Background
Decision-making is crucial for safe and effective healthcare practice. It is required to promote the best clinical and public outcomes—cures and optimum healing that are efficient, cost effective, and patient-centered. Inappropriate or uncertain decisions result in low-quality care and delay best-evidence implementation. However, decision-making uncertainty is not always caused by lack of evidence; it is increasingly caused by challenges posed by multiple options with similar comparability and efficiency as tremendous advancements in medicine have increased the number of options and their complexity. The value of these options varies in different contexts, among different patients or populations, and according to decision-makers’ abilities and values.
In the last few decades, evidence-based medicine (EBM) has facilitated decisions based on the integrating of research evidence, personal experience, and patients’ preferences. Nevertheless, EBM has been challenged for being misappropriated by vested interests and being less patient-centered, having a large information load, less clarity on options’ clinical significance, and guidelines that are difficult to tailor to complex multi-morbidities. 1 For EBM to overcome these challenges, more efforts must be exerted to form a junction between knowledge and practice. Since an EBM question has a singular answer to the question about an option’s efficiency/effectiveness, applying it in practice necessitates determining the value of the option, which may require many questions being answered in multiple domains to make a decision. Therefore, decision-making is the junction and must be studied and improved for better outcomes.

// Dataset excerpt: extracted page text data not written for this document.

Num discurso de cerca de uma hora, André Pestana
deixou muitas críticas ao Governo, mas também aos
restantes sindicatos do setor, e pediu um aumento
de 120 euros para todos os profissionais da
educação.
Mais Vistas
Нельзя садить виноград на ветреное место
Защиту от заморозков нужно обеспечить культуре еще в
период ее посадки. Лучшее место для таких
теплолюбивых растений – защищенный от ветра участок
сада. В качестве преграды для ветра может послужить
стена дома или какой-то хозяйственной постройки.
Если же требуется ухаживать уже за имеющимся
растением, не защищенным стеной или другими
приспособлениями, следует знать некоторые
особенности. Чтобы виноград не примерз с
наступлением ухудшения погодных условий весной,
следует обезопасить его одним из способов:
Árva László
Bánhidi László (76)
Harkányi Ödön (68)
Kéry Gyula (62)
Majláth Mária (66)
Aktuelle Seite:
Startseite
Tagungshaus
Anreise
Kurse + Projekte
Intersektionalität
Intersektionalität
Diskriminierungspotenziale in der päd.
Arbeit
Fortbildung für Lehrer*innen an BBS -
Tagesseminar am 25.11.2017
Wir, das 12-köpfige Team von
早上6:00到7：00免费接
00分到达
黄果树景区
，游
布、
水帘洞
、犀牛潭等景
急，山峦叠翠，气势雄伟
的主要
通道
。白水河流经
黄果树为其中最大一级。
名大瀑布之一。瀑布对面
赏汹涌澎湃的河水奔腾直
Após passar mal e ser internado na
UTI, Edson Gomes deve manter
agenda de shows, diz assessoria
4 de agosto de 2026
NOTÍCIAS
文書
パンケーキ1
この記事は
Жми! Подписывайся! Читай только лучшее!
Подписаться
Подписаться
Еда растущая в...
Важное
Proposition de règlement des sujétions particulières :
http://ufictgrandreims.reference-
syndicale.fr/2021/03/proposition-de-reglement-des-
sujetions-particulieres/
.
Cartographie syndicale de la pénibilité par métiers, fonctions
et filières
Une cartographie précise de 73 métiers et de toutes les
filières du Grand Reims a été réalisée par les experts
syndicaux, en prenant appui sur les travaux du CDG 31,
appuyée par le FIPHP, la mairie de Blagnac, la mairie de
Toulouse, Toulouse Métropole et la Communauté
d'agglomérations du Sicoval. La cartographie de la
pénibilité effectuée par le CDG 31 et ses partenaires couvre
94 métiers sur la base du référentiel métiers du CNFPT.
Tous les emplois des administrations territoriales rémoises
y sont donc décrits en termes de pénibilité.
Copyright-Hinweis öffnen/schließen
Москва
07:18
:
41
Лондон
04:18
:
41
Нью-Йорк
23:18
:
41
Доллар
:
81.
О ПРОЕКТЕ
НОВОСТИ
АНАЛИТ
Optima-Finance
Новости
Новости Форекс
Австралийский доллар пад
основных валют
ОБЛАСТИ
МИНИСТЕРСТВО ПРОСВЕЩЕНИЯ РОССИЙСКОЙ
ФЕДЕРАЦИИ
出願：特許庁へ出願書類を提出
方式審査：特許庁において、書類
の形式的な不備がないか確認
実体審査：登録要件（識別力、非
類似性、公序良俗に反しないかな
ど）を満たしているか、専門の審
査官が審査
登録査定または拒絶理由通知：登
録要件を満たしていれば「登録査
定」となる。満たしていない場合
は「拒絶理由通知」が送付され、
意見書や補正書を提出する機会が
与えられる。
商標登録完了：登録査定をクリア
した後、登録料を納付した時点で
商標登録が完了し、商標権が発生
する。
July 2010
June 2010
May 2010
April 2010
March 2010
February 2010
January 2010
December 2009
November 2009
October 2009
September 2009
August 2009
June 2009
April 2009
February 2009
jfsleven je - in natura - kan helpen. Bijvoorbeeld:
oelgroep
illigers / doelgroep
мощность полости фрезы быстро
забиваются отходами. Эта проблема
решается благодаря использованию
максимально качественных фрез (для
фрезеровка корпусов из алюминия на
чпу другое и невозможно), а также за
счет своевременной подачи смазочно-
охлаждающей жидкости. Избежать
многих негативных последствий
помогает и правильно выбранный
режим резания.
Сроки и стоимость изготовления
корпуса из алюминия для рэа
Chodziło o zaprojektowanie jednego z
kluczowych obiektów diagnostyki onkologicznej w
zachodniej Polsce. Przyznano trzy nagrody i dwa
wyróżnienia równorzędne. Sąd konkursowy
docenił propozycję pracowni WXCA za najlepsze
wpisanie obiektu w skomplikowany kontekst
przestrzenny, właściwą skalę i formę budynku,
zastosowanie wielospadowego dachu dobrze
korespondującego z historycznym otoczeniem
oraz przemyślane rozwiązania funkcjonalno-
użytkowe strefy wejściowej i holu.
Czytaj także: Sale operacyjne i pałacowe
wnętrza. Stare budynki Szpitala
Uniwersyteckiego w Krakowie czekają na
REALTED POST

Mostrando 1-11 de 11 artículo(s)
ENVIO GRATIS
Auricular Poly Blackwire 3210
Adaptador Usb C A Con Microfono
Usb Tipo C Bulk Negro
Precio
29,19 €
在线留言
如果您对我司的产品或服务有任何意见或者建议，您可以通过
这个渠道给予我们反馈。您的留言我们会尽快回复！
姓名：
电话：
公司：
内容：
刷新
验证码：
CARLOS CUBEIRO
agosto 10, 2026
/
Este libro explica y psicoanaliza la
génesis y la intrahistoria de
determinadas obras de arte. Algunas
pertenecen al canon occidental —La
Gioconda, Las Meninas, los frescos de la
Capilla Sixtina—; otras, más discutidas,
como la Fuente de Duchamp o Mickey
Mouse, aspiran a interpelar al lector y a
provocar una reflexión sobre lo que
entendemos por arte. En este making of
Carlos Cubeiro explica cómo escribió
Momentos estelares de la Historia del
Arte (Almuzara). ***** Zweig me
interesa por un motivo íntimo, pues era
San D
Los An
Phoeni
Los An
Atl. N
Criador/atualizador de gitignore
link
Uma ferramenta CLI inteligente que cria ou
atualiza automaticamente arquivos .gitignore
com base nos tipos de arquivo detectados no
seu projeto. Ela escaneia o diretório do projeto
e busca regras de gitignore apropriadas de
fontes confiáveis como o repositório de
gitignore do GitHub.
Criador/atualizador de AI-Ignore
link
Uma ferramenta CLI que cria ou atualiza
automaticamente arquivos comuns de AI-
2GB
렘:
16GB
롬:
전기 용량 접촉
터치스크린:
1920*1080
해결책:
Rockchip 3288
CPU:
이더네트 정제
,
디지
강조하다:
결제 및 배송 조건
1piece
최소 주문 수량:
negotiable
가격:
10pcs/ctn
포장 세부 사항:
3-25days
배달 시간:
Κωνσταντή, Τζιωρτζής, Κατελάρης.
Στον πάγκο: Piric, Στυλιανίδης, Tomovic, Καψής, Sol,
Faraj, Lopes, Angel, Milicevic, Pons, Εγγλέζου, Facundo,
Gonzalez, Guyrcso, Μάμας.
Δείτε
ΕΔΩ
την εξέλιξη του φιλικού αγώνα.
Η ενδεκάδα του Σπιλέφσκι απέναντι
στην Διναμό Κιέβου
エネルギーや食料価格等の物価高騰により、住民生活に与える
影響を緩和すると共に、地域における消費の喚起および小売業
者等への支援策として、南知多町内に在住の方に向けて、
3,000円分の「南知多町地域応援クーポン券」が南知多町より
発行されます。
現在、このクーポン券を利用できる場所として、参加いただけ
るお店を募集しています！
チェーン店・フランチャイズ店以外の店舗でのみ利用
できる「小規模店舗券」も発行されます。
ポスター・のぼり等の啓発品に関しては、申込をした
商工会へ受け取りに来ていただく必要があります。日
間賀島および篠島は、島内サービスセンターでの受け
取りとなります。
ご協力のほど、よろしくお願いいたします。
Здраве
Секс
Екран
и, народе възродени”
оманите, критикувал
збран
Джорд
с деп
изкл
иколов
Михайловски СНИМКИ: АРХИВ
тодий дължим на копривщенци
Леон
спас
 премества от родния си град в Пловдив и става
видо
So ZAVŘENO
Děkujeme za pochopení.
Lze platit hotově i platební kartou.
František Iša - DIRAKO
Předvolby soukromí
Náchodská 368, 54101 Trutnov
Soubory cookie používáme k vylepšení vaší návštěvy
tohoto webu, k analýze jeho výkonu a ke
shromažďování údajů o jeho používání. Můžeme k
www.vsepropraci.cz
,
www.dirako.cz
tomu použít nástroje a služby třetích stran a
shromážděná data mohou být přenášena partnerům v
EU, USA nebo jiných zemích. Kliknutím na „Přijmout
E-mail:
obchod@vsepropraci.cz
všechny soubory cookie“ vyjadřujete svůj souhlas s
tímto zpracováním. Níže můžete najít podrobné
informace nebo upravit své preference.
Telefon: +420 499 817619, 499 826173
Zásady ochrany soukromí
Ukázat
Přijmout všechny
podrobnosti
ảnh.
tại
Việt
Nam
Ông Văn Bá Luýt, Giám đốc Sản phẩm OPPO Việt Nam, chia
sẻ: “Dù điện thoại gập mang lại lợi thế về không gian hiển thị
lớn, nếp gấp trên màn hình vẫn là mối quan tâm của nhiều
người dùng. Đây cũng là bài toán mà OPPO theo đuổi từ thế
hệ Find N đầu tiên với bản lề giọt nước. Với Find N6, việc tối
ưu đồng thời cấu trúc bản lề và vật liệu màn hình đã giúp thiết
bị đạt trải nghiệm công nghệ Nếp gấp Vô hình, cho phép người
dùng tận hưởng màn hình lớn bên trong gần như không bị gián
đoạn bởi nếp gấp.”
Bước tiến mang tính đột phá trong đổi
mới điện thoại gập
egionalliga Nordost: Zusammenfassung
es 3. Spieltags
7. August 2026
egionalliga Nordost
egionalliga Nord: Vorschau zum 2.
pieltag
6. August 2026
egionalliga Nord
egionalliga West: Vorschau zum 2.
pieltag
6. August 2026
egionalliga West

Unlike in other disciplines, the process of choosing from among multiple decision alternatives has not been well studied in healthcare literature. Kelly et al. 2 highlighted the need to make values explicit, explore them systematically, and integrate them into decision-making, since values are integral to the practice of EBM. According to them, the science of EBM focuses primarily on methods for reducing bias in the evidence, while the role of values in different aspects of the process has been almost completely ignored. Thus, this review proposes a meta-decision framework as an attempt to contribute to this field. The main aim of this framework is planning and determining how to make decisions through a hierarchical structure formation comprising three distinct steps suggested by Simon. 3Simon 4 stated that “when the problem is simple or when the situation is static, the approaches available to rational decision-makers are acceptable, but the same cannot be said when the situations are dynamic, complex, and involving uncertainties.”
In this adapted framework of meta-decision in healthcare, it is suggested that “value” is based on the well-described and identified criteria of the important outcomes in healthcare—the triple aim. It was hypothesized as an approach to facilitate the planning of interventions and ensuring cost effectiveness and patient-centered care. However, achievement of one aim should not come at the expense of the remaining two aims. Berwick et al. 5 argued for addressing these dimensions simultaneously to deliver the desired outcomes. Nevertheless, despite many reports of successful Triple Aim implementations, commonly used measures often differ and fail to capture all its domains. 6–8.
With data increasingly being generated through the wide use of electronic health records in healthcare at the patient care and healthcare management levels, and for financing and quality improvement with instant processing at point-of-care. It is anticipated that the study of meta-decisions in healthcare will be of assistance in this field through the identification of gaps and suggestion of solutions9. Additionally, this approach will allow for generating knowledge on managing artificial intelligence data. Here, the initiation starts with a need for meta-decision frameworks that when applied can result in efficient processing and better outcomes, avoiding blind datamining and unstructured data management. This approach can be automated in steps following the meta-decision processes with interruptions and cycles as needed.
Finally, it is necessary to conduct studies that help in understanding the dynamic aspects of decision-makers’ behavior during the decision-making process. 10 Many meta-decision case studies in healthcare reporting their success and failure can help promote learning and knowledge transfer for practice and facilitate use of the best evidence.
This review discusses the conceptualization relevance and application of meta-decisions in healthcare, with emphasis on the prerequisites of the decision-maker, growing demand for detailed measurements, and the context of meta-decisions’ implementation, along with examples.